Don’t Eat the Confetti


Listener Jim Dalyrimple wrote, “The word ‘confect’ intrigues me. Lots of languages use a similar word, ‘confet’, to mean candy. I've often wondered (having nothing better to do, apparently) how that relates to the word ‘confetti’, but I'm too lazy to look it up and figure it out for myself.”


Jim is referring to my blog of September 10, 2011. The word confect, meaning to build up or make ready, was the subject. Jim is correct about the candy bit: all of these words owe their existence to the Latin conficere. Spellings over the centuries and across various languages varied even though they are all first cousins. In Middle English, it was confyt; in Old French, we find confit; finally, in Shakespeare’s day, English settled on comfit.

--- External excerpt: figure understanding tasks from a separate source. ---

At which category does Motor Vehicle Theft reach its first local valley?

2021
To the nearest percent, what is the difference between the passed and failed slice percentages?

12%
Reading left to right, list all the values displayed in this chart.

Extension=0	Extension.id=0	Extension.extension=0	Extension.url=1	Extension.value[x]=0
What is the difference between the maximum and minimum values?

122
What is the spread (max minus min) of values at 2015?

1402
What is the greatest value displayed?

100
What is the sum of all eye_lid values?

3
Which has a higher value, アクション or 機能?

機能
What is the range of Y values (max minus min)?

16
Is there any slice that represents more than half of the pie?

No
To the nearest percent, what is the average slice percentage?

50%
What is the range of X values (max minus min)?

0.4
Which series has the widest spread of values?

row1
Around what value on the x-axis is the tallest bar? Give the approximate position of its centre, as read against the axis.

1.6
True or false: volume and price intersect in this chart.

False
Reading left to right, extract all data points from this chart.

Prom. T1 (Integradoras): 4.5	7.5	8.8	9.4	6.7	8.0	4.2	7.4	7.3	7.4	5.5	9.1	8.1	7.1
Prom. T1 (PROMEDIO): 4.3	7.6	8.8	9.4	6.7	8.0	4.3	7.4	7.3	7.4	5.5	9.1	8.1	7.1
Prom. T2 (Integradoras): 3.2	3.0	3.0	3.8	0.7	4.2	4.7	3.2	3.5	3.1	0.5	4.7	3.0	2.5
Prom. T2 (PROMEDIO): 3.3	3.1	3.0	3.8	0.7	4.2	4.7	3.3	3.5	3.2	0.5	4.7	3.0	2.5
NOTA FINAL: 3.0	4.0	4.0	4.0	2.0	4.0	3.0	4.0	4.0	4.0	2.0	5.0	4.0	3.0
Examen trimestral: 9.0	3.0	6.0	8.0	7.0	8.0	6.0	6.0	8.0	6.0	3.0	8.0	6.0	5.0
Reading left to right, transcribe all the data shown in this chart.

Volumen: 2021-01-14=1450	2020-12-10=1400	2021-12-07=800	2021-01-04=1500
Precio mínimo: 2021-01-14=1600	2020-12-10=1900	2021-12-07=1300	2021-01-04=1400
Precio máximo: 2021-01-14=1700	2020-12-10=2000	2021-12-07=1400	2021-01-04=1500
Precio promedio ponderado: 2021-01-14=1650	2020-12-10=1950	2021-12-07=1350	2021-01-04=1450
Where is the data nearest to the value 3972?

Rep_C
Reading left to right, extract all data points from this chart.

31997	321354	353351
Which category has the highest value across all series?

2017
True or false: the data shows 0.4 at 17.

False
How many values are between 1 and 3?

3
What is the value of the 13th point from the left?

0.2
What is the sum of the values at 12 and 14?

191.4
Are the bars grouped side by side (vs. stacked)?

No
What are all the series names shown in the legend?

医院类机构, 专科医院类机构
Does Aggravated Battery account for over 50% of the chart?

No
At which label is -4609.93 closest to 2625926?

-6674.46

It is a sweetmeat made of some fruit, seed, or root (such as ginger), and preserved with sugar. It’s usually round or oval in shape, and biting into it reveals the hidden core. Confetti is the plural for the Italian word for comfit, confetto. It became customary to throw imitation comfits at the bride and groom or at visiting dignitaries as a sign of celebration.


At first, the imitation comfits were three-dimensional. Often made of plaster, they would smash open and cover the participants in white powder. Eventually—probably as a matter of economy—they were constructed of two-dimensional paper punch-outs.